**Listing**
----------
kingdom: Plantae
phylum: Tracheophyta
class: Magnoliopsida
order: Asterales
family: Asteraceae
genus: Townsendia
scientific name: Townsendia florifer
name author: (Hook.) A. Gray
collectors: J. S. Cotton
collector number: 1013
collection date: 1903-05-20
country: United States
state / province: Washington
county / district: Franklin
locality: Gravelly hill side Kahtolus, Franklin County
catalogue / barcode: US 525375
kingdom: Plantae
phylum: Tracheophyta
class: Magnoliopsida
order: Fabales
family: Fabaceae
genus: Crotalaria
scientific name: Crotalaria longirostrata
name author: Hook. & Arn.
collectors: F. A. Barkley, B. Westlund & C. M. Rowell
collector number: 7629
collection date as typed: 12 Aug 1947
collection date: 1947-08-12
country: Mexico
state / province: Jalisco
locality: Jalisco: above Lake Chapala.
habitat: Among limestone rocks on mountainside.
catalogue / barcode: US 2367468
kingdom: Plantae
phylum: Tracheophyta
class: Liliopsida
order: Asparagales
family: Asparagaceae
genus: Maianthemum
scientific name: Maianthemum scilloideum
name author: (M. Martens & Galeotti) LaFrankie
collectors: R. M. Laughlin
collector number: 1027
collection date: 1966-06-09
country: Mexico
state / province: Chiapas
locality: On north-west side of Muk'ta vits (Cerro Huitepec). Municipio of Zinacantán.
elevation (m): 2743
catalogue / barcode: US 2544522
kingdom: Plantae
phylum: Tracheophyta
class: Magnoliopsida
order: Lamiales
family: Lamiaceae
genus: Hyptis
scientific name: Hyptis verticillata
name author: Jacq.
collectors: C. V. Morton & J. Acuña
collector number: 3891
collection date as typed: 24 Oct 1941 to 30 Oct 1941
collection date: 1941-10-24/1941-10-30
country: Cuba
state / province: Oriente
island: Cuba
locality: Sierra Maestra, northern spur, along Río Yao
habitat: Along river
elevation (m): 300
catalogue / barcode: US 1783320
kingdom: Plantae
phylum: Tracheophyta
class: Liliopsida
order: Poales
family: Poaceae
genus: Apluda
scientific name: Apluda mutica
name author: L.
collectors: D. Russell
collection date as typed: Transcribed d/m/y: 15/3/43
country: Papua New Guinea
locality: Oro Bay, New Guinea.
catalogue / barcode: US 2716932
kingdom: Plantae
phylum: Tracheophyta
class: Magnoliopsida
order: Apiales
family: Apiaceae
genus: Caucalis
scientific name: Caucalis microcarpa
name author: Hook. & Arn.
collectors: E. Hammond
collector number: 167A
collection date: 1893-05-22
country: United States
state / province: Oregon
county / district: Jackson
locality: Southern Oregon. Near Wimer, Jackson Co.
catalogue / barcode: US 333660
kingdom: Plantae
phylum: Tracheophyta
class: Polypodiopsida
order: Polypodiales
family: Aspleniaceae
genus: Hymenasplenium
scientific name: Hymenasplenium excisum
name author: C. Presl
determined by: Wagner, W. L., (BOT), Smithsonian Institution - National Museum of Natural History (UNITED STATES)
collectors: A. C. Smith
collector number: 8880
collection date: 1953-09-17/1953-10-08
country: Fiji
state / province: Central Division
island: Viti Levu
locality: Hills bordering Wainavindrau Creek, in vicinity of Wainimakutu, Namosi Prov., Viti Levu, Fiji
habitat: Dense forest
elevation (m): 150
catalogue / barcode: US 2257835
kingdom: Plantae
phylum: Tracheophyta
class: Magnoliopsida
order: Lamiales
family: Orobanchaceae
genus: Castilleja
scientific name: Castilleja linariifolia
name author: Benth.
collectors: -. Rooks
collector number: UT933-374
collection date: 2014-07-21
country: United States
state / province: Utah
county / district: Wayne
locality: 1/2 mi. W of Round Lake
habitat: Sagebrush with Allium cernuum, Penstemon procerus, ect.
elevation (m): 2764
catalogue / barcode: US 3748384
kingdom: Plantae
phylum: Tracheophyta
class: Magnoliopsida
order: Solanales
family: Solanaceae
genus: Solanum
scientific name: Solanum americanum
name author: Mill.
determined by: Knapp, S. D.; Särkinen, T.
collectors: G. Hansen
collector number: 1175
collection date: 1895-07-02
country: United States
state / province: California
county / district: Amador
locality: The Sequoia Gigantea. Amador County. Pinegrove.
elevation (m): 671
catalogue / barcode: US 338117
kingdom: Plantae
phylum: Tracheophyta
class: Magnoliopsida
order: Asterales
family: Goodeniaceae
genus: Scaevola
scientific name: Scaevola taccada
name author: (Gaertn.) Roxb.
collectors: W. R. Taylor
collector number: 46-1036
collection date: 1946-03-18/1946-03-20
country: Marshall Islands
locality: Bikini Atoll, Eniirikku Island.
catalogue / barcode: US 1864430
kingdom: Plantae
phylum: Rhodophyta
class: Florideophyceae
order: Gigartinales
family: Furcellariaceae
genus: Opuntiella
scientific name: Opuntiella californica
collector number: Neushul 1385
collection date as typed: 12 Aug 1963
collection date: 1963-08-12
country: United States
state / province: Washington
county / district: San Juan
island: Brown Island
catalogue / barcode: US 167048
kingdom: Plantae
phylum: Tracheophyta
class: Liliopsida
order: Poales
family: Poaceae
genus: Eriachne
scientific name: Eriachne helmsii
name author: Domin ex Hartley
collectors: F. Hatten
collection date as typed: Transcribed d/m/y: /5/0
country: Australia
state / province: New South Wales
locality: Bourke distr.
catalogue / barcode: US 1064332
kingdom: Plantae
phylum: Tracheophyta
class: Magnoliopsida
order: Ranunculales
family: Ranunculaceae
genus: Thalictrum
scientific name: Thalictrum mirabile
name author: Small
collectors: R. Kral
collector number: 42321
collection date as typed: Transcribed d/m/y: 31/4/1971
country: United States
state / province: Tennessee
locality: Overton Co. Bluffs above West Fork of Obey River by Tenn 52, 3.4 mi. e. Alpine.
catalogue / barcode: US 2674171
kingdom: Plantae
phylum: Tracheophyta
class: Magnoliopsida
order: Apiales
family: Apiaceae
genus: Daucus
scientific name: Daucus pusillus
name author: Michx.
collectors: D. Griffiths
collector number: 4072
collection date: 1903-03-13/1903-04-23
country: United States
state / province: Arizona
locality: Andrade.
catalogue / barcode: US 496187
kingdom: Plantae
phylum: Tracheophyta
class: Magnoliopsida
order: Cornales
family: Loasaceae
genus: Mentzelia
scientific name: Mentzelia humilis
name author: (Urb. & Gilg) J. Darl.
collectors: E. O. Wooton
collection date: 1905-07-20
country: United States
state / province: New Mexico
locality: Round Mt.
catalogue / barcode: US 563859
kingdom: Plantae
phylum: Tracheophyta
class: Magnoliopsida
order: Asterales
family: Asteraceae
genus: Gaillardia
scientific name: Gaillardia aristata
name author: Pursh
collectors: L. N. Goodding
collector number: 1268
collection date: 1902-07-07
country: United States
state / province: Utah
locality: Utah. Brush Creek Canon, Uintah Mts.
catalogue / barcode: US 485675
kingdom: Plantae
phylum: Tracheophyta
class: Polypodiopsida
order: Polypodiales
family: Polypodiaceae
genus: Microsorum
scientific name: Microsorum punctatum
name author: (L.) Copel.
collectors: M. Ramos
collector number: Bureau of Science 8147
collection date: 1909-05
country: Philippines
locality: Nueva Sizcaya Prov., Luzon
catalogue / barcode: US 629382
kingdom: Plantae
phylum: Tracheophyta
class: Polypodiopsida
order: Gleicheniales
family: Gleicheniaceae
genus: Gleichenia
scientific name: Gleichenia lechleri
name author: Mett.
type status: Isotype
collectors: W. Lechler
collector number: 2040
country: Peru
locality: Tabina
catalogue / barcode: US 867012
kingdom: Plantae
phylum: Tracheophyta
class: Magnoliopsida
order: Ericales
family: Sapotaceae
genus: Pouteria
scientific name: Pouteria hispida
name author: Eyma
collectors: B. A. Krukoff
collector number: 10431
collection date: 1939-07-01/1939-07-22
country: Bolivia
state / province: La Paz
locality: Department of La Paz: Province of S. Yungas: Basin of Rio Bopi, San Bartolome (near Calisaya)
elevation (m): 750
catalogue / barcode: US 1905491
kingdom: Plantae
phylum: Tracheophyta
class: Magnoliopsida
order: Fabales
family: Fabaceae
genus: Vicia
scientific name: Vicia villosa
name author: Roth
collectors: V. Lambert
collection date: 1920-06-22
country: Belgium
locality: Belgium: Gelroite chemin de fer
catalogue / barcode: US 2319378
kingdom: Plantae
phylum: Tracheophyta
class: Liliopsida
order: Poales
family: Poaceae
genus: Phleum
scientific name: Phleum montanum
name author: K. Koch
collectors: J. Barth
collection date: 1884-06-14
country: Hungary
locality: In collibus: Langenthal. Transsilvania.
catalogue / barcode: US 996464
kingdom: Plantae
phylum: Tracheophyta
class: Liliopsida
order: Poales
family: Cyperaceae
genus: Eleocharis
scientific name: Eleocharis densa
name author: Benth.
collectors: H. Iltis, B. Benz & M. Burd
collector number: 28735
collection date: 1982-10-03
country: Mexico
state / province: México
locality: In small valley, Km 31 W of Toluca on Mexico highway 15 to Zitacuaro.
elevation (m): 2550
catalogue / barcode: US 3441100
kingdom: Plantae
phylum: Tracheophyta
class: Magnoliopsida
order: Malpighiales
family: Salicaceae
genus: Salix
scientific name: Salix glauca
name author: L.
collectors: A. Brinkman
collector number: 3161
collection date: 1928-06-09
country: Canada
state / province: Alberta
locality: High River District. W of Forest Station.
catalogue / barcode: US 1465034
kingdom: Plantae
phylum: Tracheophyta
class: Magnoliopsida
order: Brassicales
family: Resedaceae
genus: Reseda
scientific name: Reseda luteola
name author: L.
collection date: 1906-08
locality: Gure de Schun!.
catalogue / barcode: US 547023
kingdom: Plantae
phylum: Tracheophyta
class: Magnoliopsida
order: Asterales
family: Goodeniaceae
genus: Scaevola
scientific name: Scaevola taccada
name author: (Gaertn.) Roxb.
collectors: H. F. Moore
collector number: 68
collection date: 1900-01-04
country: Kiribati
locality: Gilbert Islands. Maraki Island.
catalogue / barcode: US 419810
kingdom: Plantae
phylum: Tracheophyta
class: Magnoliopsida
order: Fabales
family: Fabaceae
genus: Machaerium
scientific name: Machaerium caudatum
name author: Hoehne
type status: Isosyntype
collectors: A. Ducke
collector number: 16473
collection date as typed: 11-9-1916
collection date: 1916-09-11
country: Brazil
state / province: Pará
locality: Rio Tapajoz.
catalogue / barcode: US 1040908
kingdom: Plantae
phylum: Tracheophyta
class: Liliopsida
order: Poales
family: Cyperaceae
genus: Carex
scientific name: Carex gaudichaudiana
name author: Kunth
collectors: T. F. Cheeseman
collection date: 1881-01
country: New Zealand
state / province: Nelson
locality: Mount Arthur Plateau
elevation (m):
----------
**Do this**
Convert the part of the material that opens with the line containing "locality: Andrade." and closes with the line containing "country: Peru", both included, into a JSON list of strings with one string per line and no blank lines.

**Task answer**
[
  "locality: Andrade.",
  "catalogue / barcode: US 496187",
  "kingdom: Plantae",
  "phylum: Tracheophyta",
  "class: Magnoliopsida",
  "order: Cornales",
  "family: Loasaceae",
  "genus: Mentzelia",
  "scientific name: Mentzelia humilis",
  "name author: (Urb. & Gilg) J. Darl.",
  "collectors: E. O. Wooton",
  "collection date: 1905-07-20",
  "country: United States",
  "state / province: New Mexico",
  "locality: Round Mt.",
  "catalogue / barcode: US 563859",
  "kingdom: Plantae",
  "phylum: Tracheophyta",
  "class: Magnoliopsida",
  "order: Asterales",
  "family: Asteraceae",
  "genus: Gaillardia",
  "scientific name: Gaillardia aristata",
  "name author: Pursh",
  "collectors: L. N. Goodding",
  "collector number: 1268",
  "collection date: 1902-07-07",
  "country: United States",
  "state / province: Utah",
  "locality: Utah. Brush Creek Canon, Uintah Mts.",
  "catalogue / barcode: US 485675",
  "kingdom: Plantae",
  "phylum: Tracheophyta",
  "class: Polypodiopsida",
  "order: Polypodiales",
  "family: Polypodiaceae",
  "genus: Microsorum",
  "scientific name: Microsorum punctatum",
  "name author: (L.) Copel.",
  "collectors: M. Ramos",
  "collector number: Bureau of Science 8147",
  "collection date: 1909-05",
  "country: Philippines",
  "locality: Nueva Sizcaya Prov., Luzon",
  "catalogue / barcode: US 629382",
  "kingdom: Plantae",
  "phylum: Tracheophyta",
  "class: Polypodiopsida",
  "order: Gleicheniales",
  "family: Gleicheniaceae",
  "genus: Gleichenia",
  "scientific name: Gleichenia lechleri",
  "name author: Mett.",
  "type status: Isotype",
  "collectors: W. Lechler",
  "collector number: 2040",
  "country: Peru"
]